### Data for the task

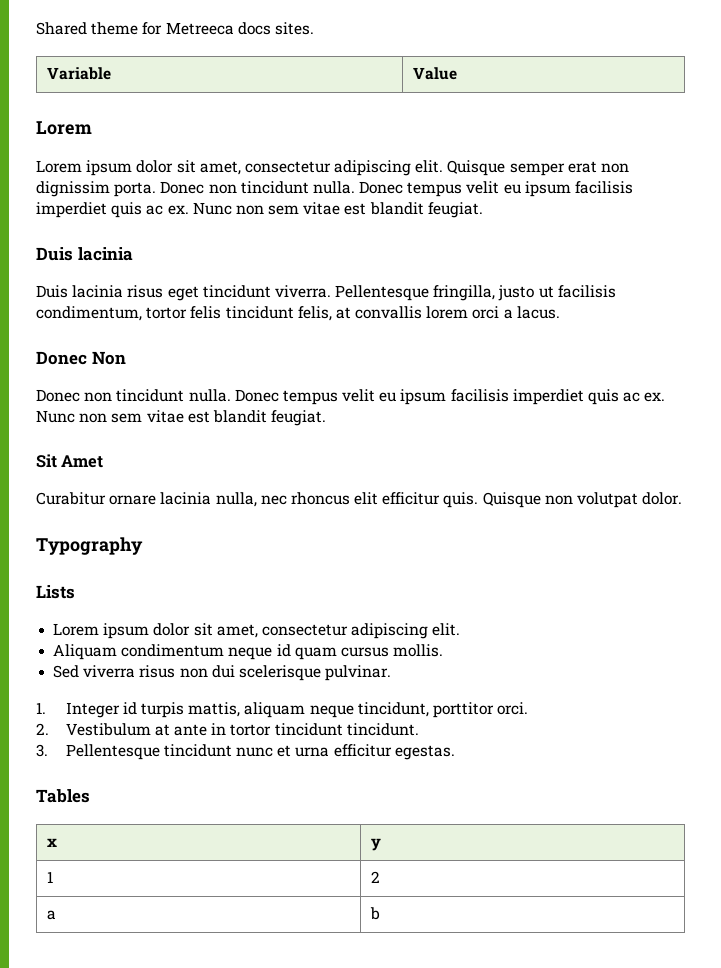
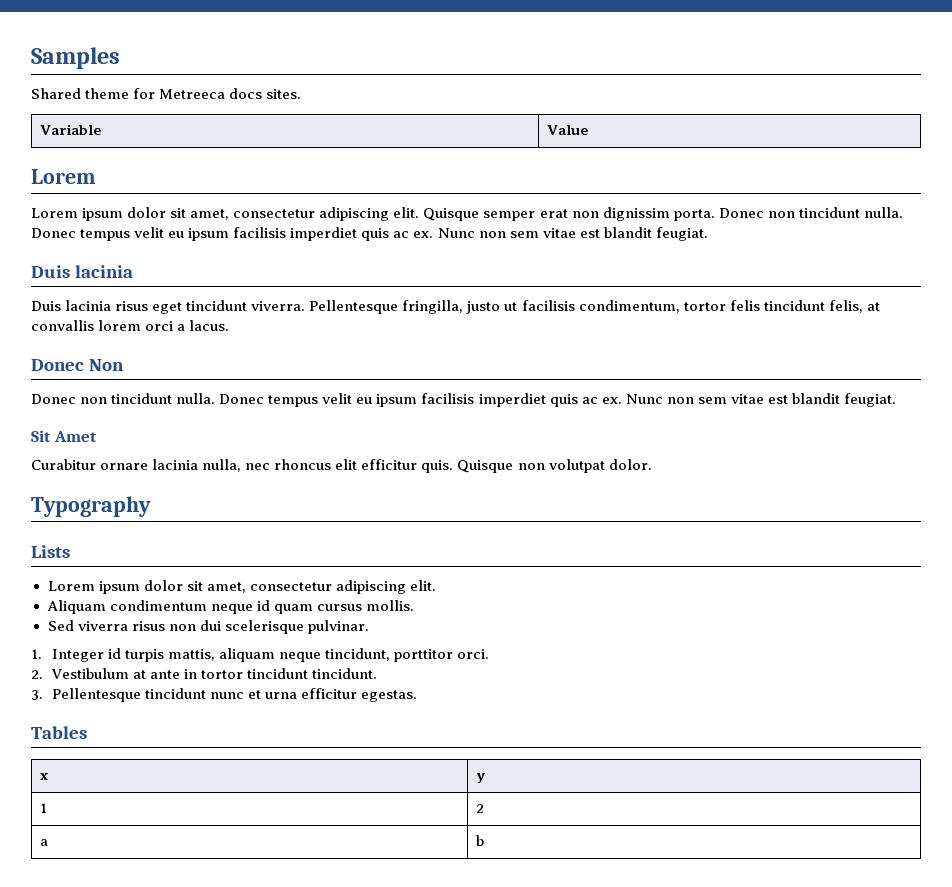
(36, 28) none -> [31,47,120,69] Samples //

######
### Data for the task

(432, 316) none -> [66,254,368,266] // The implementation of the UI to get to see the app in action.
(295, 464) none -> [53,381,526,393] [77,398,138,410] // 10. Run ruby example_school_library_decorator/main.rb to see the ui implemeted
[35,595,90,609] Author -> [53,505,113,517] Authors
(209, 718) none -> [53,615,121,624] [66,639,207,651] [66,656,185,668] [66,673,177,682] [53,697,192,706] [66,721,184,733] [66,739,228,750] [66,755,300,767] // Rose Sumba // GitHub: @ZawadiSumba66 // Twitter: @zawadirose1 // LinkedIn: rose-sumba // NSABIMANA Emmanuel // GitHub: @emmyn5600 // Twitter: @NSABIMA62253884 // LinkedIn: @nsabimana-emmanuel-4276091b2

######

Exercise aim: Copy out precisely the lines from the line with "(432, 316) none" to the line with "(209, 718) none" in the material above, including those two lines and omitting all the rest.

Answer space:
(432, 316) none -> [66,254,368,266] // The implementation of the UI to get to see the app in action.
(295, 464) none -> [53,381,526,393] [77,398,138,410] // 10. Run ruby example_school_library_decorator/main.rb to see the ui implemeted
[35,595,90,609] Author -> [53,505,113,517] Authors
(209, 718) none -> [53,615,121,624] [66,639,207,651] [66,656,185,668] [66,673,177,682] [53,697,192,706] [66,721,184,733] [66,739,228,750] [66,755,300,767] // Rose Sumba // GitHub: @ZawadiSumba66 // Twitter: @zawadirose1 // LinkedIn: rose-sumba // NSABIMANA Emmanuel // GitHub: @emmyn5600 // Twitter: @NSABIMA62253884 // LinkedIn: @nsabimana-emmanuel-4276091b2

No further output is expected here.